The Cosmic Microwave Background - as seen by Planck. Credit: ESA and the Planck Collaboration

The CMB is a universal bath of low energy radiation that represents the very first 'light' that was present in the Universe. Some call it the relic radiation, or the remaining radiation from the fireball of the big bang. Its existence was predicted by the Soviet-American cosmologist George Gamow, who also showed that the big bang could finally explain the relative amount of hydrogen, helium and lithium in the Universe.

The CMB's properties are affected by the amount of matter and energy of all types in the Universe, and cosmologists have been able to constrain the properties of the cosmic ingredients by analysing the CMB.

Cosmic budget.
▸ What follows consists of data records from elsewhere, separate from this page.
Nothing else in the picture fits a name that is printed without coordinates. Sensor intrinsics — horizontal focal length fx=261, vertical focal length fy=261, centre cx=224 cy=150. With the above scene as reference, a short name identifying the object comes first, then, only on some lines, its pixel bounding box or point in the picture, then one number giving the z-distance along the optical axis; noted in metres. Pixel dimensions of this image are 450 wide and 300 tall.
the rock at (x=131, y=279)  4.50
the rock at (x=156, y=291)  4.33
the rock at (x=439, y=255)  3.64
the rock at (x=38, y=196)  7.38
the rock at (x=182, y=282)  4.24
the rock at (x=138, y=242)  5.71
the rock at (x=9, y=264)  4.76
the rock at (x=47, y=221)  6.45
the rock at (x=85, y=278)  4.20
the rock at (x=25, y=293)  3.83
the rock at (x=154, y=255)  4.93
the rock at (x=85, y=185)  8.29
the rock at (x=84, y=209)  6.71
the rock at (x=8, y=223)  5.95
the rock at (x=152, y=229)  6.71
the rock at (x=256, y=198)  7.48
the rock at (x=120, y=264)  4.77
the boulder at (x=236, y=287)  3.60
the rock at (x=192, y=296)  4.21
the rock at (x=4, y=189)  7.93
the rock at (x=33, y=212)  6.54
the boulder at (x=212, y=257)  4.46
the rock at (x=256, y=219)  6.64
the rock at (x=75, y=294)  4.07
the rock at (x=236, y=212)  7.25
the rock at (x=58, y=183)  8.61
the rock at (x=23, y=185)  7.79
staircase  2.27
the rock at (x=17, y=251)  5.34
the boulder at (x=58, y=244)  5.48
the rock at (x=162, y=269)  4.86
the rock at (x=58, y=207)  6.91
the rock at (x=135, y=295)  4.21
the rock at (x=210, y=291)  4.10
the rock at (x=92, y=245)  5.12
Credit: ESA

ESA's Planck mission mapped the CMB to unprecedented levels of precision between 2009 and 2013. Simulations of the Universe, based on lambda-CDM gave such a good fit to the observations that when Planck's first all-sky map was released in March 2013, the cosmologists involved called it an almost perfect Universe. The conclusion was that the Universe is made of 4.9 percent ordinary matter, 26.8 percent dark matter and 68.3 percent dark energy.
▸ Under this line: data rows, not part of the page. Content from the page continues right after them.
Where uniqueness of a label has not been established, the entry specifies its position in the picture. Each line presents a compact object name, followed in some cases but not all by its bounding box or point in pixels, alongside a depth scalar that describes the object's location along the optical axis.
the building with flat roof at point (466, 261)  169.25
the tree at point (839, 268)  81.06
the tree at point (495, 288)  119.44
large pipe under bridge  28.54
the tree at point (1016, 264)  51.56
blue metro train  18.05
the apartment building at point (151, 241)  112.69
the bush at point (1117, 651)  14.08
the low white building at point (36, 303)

The success makes it essential that we now answer the questions: what is dark matter and dark energy? Although there are many hypotheses, scientists have not been able to detect dark matter in laboratory experiments or come up with a convincing explanation for the nature of dark energy. Both point to unknown physics at work in the Universe. In particular, dark matter cannot be explained by the Standard Model of particle physics, and dark energy cannot be reconciled with quantum theory. This is where the Euclid mission comes in.

Euclid is a space telescope that will image billions of galaxies out to a distance of 10 billion light years across more than a third of the sky. This will allow astronomers to measure the expansion history of the Universe and the growth rate of cosmic structures. These measurements will, in turn, provide a detailed characterisation of dark matter and dark energy, and will test General Relativity on cosmic scales.
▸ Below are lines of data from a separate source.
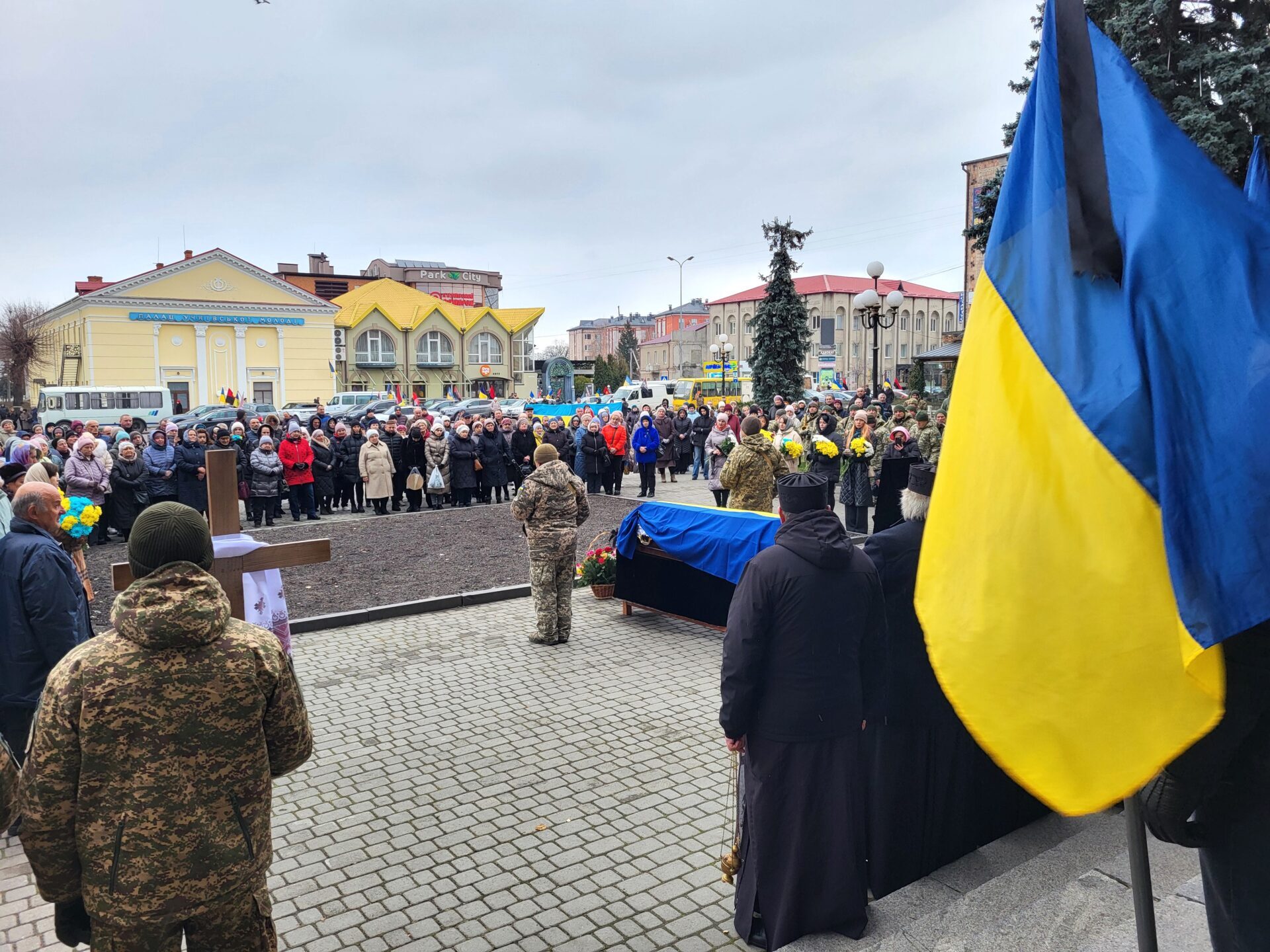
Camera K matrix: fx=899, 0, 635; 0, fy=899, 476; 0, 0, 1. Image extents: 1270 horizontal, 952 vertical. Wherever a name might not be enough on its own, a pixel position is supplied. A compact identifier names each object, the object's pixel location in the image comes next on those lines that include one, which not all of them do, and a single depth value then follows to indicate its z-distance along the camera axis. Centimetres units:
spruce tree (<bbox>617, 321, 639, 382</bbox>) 10644
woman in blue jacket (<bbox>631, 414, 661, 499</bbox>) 1964
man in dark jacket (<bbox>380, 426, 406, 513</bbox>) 1856
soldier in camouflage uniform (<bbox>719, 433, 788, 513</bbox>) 1117
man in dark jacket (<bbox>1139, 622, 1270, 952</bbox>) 187
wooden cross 489
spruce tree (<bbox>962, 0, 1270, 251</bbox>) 1312
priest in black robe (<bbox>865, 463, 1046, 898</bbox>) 411
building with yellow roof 6119
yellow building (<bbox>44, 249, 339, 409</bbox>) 5003
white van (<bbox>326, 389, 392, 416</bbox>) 4522
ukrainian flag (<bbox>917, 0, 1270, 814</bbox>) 164
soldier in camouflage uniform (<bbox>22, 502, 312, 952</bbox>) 270
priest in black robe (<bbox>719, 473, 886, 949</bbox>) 373
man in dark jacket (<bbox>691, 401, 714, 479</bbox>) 2381
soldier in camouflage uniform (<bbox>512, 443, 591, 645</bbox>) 878
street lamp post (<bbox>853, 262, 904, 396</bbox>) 1933
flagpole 219
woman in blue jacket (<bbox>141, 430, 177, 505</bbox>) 1541
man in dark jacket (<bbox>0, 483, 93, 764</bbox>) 474
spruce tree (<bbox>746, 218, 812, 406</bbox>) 3647
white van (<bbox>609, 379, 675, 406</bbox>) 4200
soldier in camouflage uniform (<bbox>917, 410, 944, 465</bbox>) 1311
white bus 3459
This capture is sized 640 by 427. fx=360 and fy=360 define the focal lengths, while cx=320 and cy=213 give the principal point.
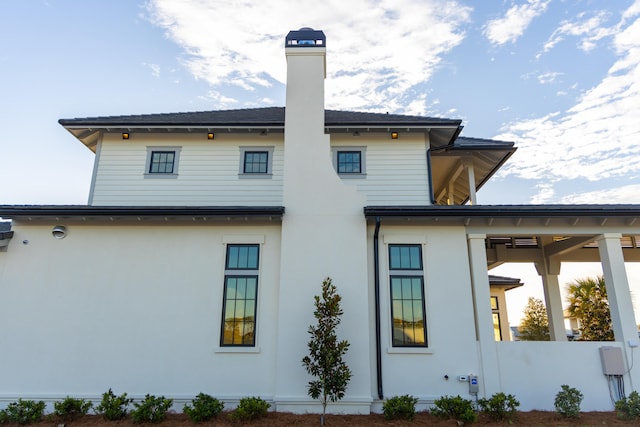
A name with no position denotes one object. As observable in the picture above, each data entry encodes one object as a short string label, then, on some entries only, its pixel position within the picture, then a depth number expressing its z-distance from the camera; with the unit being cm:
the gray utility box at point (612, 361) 774
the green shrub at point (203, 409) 673
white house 770
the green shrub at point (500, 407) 676
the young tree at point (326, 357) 675
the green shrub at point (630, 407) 679
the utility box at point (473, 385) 755
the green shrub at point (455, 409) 654
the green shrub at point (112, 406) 693
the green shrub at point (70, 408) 697
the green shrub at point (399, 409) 691
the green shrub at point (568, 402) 685
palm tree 1675
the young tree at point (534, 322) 2040
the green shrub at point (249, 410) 666
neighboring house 1614
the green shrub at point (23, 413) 686
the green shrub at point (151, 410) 671
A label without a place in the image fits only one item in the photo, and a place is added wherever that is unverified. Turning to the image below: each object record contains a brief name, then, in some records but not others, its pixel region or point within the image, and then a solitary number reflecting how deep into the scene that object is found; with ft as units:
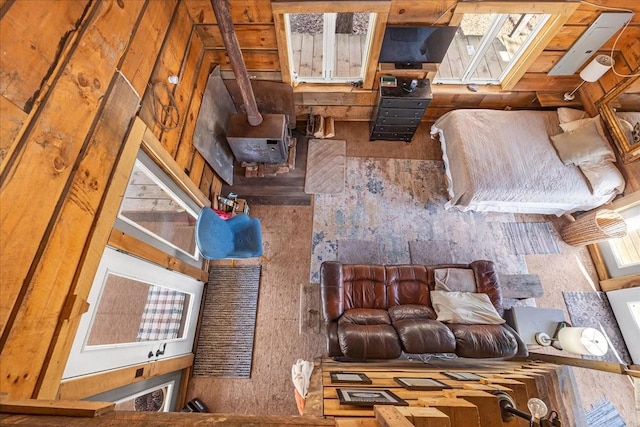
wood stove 10.08
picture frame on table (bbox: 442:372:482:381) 5.44
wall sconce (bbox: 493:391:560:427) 3.54
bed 9.45
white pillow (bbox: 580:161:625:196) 9.23
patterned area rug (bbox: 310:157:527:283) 10.48
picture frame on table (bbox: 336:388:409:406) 3.92
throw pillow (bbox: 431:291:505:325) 7.97
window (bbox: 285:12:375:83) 10.32
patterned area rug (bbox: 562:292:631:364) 9.12
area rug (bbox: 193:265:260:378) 8.95
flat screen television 9.01
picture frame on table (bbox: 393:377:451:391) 4.69
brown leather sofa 7.22
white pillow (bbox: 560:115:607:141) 9.79
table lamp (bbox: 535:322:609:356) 7.27
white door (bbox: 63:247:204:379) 5.12
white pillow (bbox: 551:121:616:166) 9.40
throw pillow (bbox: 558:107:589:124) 10.69
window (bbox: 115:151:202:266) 6.18
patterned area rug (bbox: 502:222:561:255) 10.62
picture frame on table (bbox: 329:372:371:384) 5.27
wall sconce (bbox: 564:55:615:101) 9.64
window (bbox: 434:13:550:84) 9.55
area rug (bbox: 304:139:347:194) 11.48
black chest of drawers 10.13
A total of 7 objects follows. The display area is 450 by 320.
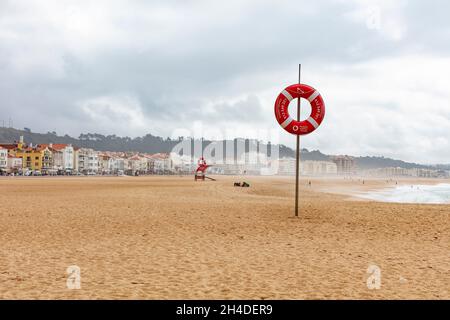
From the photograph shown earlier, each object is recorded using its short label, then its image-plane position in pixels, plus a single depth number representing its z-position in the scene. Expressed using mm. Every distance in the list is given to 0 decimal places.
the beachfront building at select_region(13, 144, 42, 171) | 83750
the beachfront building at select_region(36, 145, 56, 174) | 84562
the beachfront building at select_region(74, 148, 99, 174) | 99688
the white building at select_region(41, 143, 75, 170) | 90125
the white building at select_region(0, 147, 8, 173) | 77862
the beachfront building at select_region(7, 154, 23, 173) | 80100
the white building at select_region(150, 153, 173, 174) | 133125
It will also allow other cosmological investigations to take place. For example, from the analysis of cosmic structure we can derive the neutrino mass. Neutrinos can be considered hot dark matter because they move at relativistic speeds. Since neutrinos can change their nature in time, this is an important topic for investigation.

Following Euclid, NASA will launch the Nancy Grace Roman Space Telescope. This infrared mission has a number of scientific objectives but a large part of its observing time is reserved for cosmological surveys. It can measure shapes and redshifts of galaxies able to cover almost the entire history of the Universe, and will also hunt for cosmic supernova events. The data will further investigate general relativity on cosmological scales and the nature of dark energy.

Euclid and Roman are designed to be complementary missions. Their overlapping results can be used to check each other for systematic errors, which are the most important sources of uncertainty in high precision observational cosmology. Euclid is optimised to survey cosmic structures over more than a third of the entire sky. Roman will survey smaller regions but go deeper with a higher angular resolution and a larger wavelength coverage.
​​​​​​​